## Exercise goal:
Retype, exactly as they appear below, the lines between the line holding "large rock, located" and the line holding "brick building, located", both ends included.

__________

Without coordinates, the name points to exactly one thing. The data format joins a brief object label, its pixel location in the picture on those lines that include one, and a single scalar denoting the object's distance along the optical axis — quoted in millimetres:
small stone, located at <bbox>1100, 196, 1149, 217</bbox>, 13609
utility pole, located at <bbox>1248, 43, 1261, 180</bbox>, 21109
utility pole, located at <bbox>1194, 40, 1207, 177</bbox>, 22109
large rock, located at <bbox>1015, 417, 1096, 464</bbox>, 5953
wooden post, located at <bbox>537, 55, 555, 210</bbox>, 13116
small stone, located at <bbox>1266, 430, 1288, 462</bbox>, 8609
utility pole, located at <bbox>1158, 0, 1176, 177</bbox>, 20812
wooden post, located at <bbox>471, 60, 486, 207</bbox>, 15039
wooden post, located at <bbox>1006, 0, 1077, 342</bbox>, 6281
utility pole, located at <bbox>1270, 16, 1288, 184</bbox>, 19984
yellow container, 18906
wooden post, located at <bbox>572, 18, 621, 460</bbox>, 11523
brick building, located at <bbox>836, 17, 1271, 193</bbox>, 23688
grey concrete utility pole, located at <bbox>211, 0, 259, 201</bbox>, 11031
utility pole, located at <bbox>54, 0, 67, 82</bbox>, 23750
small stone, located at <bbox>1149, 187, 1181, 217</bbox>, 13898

__________

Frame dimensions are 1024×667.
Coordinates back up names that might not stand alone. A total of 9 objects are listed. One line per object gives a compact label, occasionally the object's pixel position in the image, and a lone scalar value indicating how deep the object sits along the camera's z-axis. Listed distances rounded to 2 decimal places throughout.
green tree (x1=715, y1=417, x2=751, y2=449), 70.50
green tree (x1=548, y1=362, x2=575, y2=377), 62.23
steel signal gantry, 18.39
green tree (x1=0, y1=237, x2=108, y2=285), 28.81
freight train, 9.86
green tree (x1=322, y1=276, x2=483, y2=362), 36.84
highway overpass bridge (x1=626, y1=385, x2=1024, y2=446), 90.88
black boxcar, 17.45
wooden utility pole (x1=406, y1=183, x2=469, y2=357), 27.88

__________

## Solution to this problem:
large rock, located at <bbox>1015, 417, 1096, 464</bbox>, 5953
wooden post, located at <bbox>537, 55, 555, 210</bbox>, 13116
small stone, located at <bbox>1266, 430, 1288, 462</bbox>, 8609
utility pole, located at <bbox>1158, 0, 1176, 177</bbox>, 20812
wooden post, located at <bbox>471, 60, 486, 207</bbox>, 15039
wooden post, located at <bbox>1006, 0, 1077, 342</bbox>, 6281
utility pole, located at <bbox>1270, 16, 1288, 184</bbox>, 19984
yellow container, 18906
wooden post, located at <bbox>572, 18, 621, 460</bbox>, 11523
brick building, located at <bbox>836, 17, 1271, 193</bbox>, 23688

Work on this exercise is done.